**PROBLEM STATEMENT**
Rewrite the lines below with "top-left" switched to "upper-left" and everything else kept the same. Omit the images from your answer.

Collected data
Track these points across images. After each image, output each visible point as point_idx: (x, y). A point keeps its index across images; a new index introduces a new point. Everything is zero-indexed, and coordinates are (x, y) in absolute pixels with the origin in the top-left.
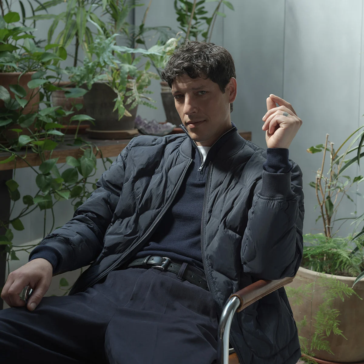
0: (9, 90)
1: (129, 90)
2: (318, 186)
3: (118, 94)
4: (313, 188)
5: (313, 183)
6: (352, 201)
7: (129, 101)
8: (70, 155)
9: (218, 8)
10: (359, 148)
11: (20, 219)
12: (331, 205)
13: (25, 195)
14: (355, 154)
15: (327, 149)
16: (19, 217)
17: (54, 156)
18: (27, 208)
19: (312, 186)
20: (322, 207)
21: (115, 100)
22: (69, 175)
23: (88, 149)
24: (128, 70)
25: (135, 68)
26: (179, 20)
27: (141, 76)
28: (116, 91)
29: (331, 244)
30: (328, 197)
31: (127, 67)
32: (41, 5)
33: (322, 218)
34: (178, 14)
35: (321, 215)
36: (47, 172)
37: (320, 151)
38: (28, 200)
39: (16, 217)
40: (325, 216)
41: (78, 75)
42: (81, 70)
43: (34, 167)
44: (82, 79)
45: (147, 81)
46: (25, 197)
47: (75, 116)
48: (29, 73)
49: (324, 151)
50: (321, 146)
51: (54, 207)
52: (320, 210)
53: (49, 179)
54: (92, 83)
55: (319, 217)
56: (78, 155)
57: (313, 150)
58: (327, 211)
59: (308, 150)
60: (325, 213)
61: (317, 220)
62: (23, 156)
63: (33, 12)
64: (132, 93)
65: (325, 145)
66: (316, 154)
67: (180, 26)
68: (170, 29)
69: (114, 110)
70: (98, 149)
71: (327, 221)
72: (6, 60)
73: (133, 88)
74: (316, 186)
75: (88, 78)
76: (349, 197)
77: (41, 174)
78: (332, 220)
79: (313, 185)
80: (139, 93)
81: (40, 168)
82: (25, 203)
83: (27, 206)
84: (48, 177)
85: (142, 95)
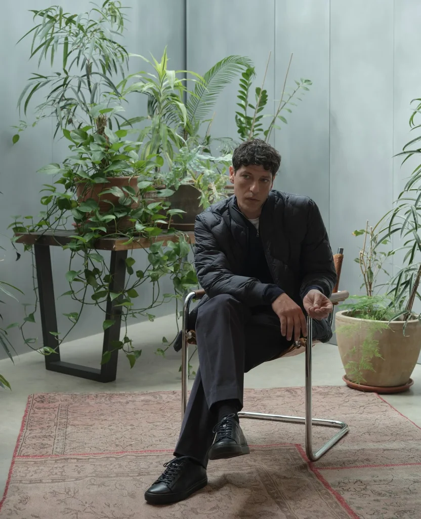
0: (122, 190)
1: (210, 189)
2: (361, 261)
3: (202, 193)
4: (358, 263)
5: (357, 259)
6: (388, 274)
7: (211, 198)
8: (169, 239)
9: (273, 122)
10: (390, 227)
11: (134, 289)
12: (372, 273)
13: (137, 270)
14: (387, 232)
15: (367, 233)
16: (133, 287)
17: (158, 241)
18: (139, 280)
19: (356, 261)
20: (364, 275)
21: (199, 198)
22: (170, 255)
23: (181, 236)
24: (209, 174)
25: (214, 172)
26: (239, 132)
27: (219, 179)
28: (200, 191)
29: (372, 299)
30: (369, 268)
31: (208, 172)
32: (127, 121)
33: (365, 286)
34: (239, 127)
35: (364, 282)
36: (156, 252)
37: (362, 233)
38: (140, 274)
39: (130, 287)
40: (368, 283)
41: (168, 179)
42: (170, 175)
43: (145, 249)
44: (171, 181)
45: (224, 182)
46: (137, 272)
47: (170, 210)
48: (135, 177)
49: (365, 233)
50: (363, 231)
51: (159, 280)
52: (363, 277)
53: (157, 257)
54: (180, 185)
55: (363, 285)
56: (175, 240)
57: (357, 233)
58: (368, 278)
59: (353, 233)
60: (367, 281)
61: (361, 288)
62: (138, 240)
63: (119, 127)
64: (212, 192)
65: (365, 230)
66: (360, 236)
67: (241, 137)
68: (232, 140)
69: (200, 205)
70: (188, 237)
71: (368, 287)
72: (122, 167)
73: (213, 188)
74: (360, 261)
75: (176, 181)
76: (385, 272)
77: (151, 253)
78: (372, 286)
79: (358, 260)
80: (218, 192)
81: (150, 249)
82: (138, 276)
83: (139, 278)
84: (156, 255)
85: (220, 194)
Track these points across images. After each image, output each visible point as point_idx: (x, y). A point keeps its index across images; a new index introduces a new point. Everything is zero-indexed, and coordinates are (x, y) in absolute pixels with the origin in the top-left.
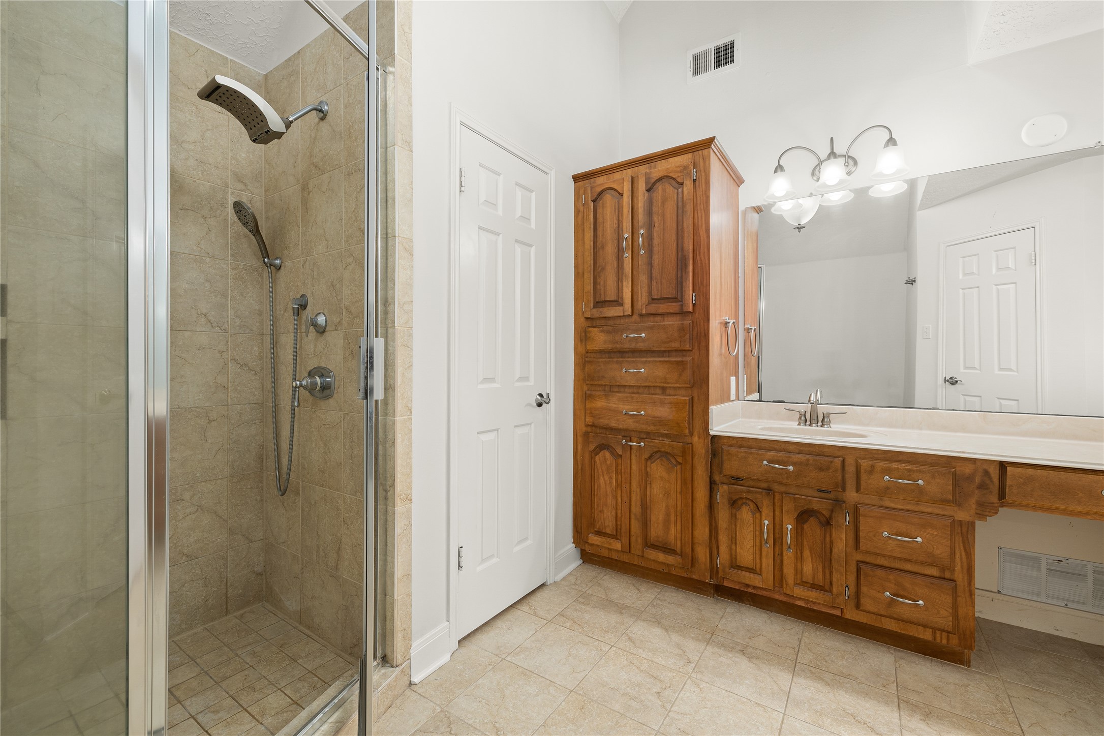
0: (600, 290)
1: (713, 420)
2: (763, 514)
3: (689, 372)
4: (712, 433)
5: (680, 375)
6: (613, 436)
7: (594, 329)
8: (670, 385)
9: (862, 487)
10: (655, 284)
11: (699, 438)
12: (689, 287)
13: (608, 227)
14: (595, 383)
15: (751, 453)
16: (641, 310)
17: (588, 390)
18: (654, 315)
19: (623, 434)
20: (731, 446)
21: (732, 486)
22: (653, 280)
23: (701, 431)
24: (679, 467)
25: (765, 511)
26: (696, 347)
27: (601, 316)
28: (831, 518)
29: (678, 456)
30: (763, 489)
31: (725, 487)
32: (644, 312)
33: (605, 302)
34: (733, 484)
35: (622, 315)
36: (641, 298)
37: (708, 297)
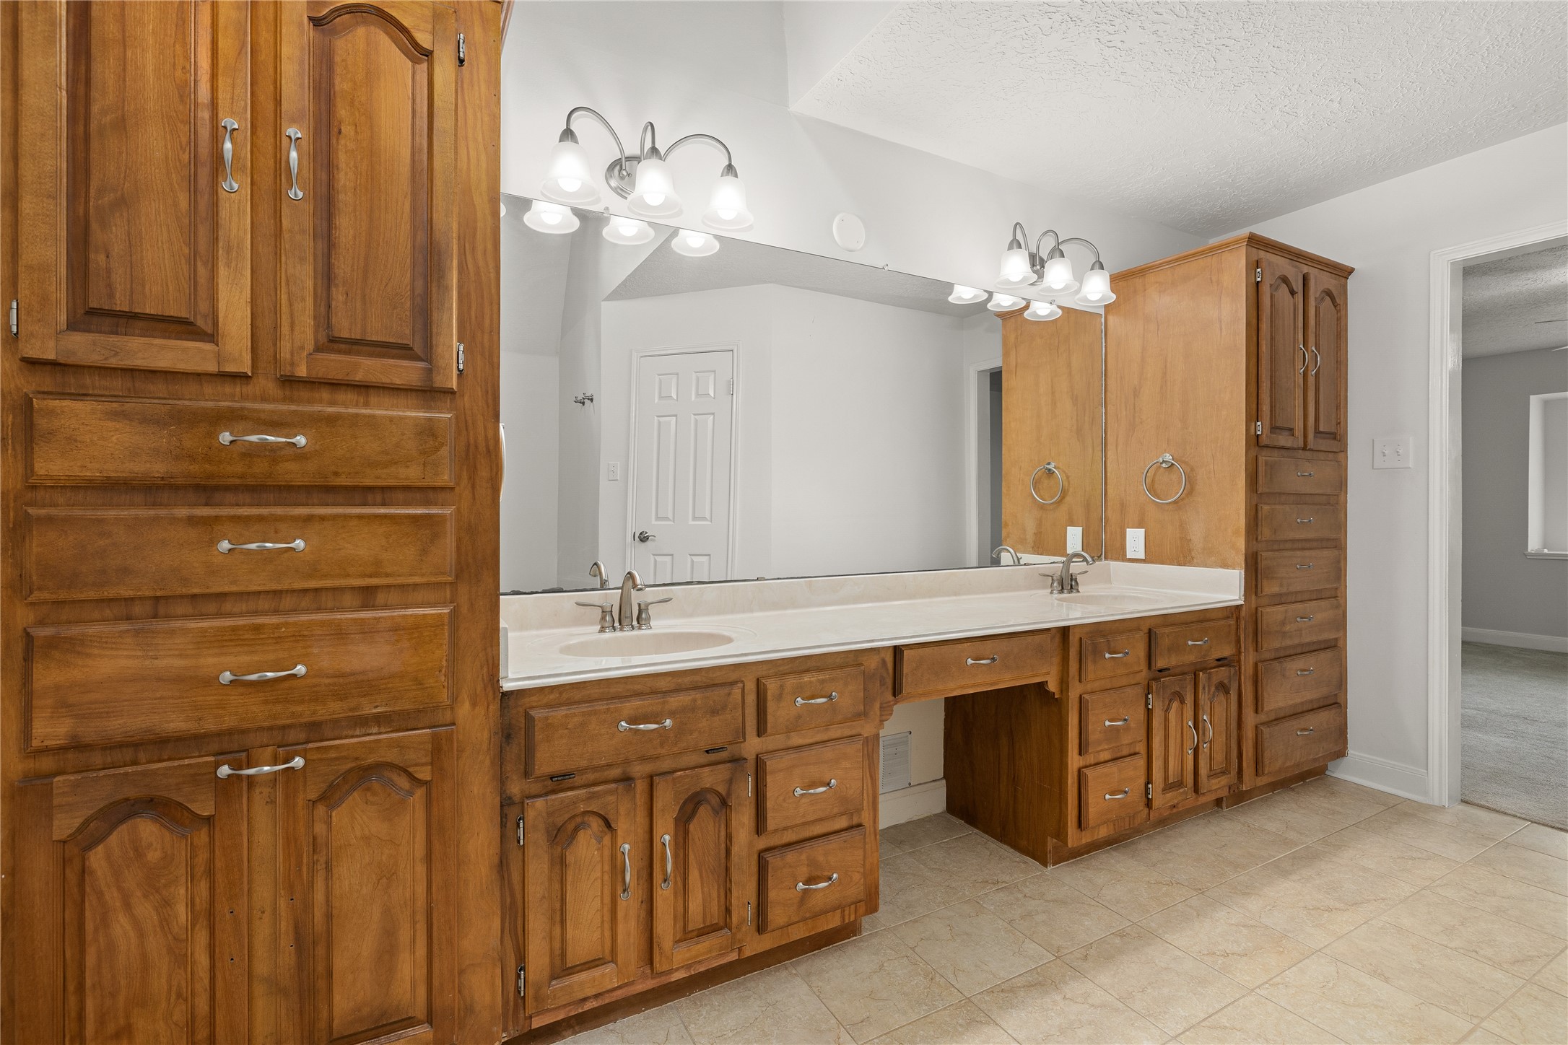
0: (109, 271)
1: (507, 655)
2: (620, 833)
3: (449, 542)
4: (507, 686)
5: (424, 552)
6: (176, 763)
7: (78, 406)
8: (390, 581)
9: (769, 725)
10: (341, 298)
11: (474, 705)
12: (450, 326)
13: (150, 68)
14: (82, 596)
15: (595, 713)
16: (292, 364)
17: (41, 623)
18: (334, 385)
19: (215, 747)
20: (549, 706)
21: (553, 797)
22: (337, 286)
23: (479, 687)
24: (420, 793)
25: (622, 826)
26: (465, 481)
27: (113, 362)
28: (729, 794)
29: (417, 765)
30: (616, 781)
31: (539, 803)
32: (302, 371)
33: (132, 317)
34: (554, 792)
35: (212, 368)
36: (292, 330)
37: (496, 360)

**SOLVED EXERCISE**
Track these points across images. After each image, output each visible point as point_idx: (x, y). A point keeps its index across images; a new index introduces a new point. Everything is zero-indexed, and coordinates are (x, y) in absolute pixels with the origin in the upper-left.
0: (9, 90)
1: (129, 90)
2: (318, 186)
3: (118, 94)
4: (313, 188)
5: (313, 183)
6: (352, 201)
7: (129, 101)
8: (70, 155)
9: (218, 8)
10: (359, 148)
11: (20, 219)
12: (331, 205)
13: (25, 195)
14: (355, 154)
15: (327, 149)
16: (19, 217)
17: (54, 156)
18: (27, 208)
19: (312, 186)
20: (322, 207)
21: (115, 100)
22: (69, 175)
23: (88, 149)
24: (128, 70)
25: (135, 68)
26: (179, 20)
27: (141, 76)
28: (116, 91)
29: (331, 244)
30: (328, 197)
31: (127, 67)
32: (41, 5)
33: (322, 218)
34: (178, 14)
35: (321, 215)
36: (47, 172)
37: (320, 151)
38: (28, 200)
39: (16, 217)
40: (325, 216)
41: (78, 75)
42: (81, 70)
43: (34, 167)
44: (82, 79)
45: (147, 81)
46: (25, 197)
47: (75, 116)
48: (29, 73)
49: (324, 151)
50: (321, 146)
51: (54, 207)
52: (320, 210)
53: (49, 179)
54: (92, 83)
55: (319, 217)
56: (78, 155)
57: (313, 150)
58: (327, 211)
59: (308, 150)
60: (325, 213)
61: (317, 220)
62: (23, 156)
63: (33, 12)
64: (132, 93)
65: (325, 145)
66: (316, 154)
67: (180, 26)
68: (170, 29)
69: (114, 110)
70: (98, 149)
71: (327, 221)
72: (6, 60)
73: (133, 88)
74: (316, 186)
75: (88, 78)
76: (349, 197)
77: (41, 174)
78: (332, 220)
79: (313, 185)
80: (139, 93)
81: (40, 168)
82: (25, 203)
83: (27, 206)
84: (48, 177)
85: (142, 95)
0: (122, 190)
1: (210, 189)
2: (361, 261)
3: (202, 193)
4: (358, 263)
5: (357, 259)
6: (388, 274)
7: (211, 198)
8: (169, 239)
9: (273, 122)
10: (390, 227)
11: (134, 289)
12: (372, 273)
13: (137, 270)
14: (387, 232)
15: (367, 233)
16: (133, 287)
17: (158, 241)
18: (139, 280)
19: (356, 261)
20: (364, 275)
21: (199, 198)
22: (170, 255)
23: (181, 236)
24: (209, 174)
25: (214, 172)
26: (239, 132)
27: (219, 179)
28: (200, 191)
29: (372, 299)
30: (369, 268)
31: (208, 172)
32: (127, 121)
33: (365, 286)
34: (239, 127)
35: (364, 282)
36: (156, 252)
37: (362, 233)
38: (140, 274)
39: (130, 287)
40: (368, 283)
41: (168, 179)
42: (170, 175)
43: (145, 249)
44: (171, 181)
45: (224, 182)
46: (137, 272)
47: (170, 210)
48: (135, 177)
49: (365, 233)
50: (363, 231)
51: (159, 280)
52: (363, 277)
53: (157, 257)
54: (180, 185)
55: (363, 285)
56: (175, 240)
57: (357, 233)
58: (368, 278)
59: (353, 233)
60: (367, 281)
61: (361, 288)
62: (138, 240)
63: (119, 127)
64: (212, 192)
65: (365, 230)
66: (360, 236)
67: (241, 137)
68: (232, 140)
69: (200, 205)
70: (188, 237)
71: (368, 287)
72: (122, 167)
73: (213, 188)
74: (360, 261)
75: (176, 181)
76: (385, 272)
77: (151, 253)
78: (372, 286)
79: (358, 260)
80: (218, 192)
81: (150, 249)
82: (138, 276)
83: (139, 278)
84: (156, 255)
85: (220, 194)
Track these points across images. After each image, output each visible point as point_idx: (x, y). A point keeps its index across images; a new index introduces a new point. Everything is zero-indexed, and coordinates are (x, y) in absolute pixels with the origin in the upper-left.
0: (600, 290)
1: (713, 420)
2: (763, 514)
3: (689, 372)
4: (712, 433)
5: (680, 375)
6: (613, 436)
7: (594, 329)
8: (670, 385)
9: (862, 487)
10: (655, 284)
11: (699, 438)
12: (689, 287)
13: (608, 227)
14: (595, 383)
15: (751, 453)
16: (641, 310)
17: (588, 390)
18: (654, 315)
19: (623, 434)
20: (731, 446)
21: (732, 486)
22: (653, 280)
23: (701, 431)
24: (679, 467)
25: (765, 511)
26: (696, 347)
27: (601, 316)
28: (831, 518)
29: (678, 456)
30: (763, 489)
31: (725, 487)
32: (644, 312)
33: (605, 302)
34: (733, 484)
35: (622, 315)
36: (641, 298)
37: (708, 297)
0: (109, 271)
1: (507, 655)
2: (620, 833)
3: (449, 542)
4: (507, 686)
5: (424, 552)
6: (176, 763)
7: (78, 406)
8: (390, 581)
9: (769, 725)
10: (341, 298)
11: (474, 705)
12: (450, 326)
13: (150, 68)
14: (82, 596)
15: (595, 713)
16: (292, 364)
17: (41, 623)
18: (334, 385)
19: (215, 747)
20: (549, 706)
21: (553, 797)
22: (337, 286)
23: (479, 687)
24: (420, 793)
25: (622, 826)
26: (465, 481)
27: (113, 362)
28: (729, 794)
29: (417, 765)
30: (616, 781)
31: (539, 803)
32: (302, 371)
33: (132, 317)
34: (554, 792)
35: (212, 368)
36: (292, 330)
37: (496, 360)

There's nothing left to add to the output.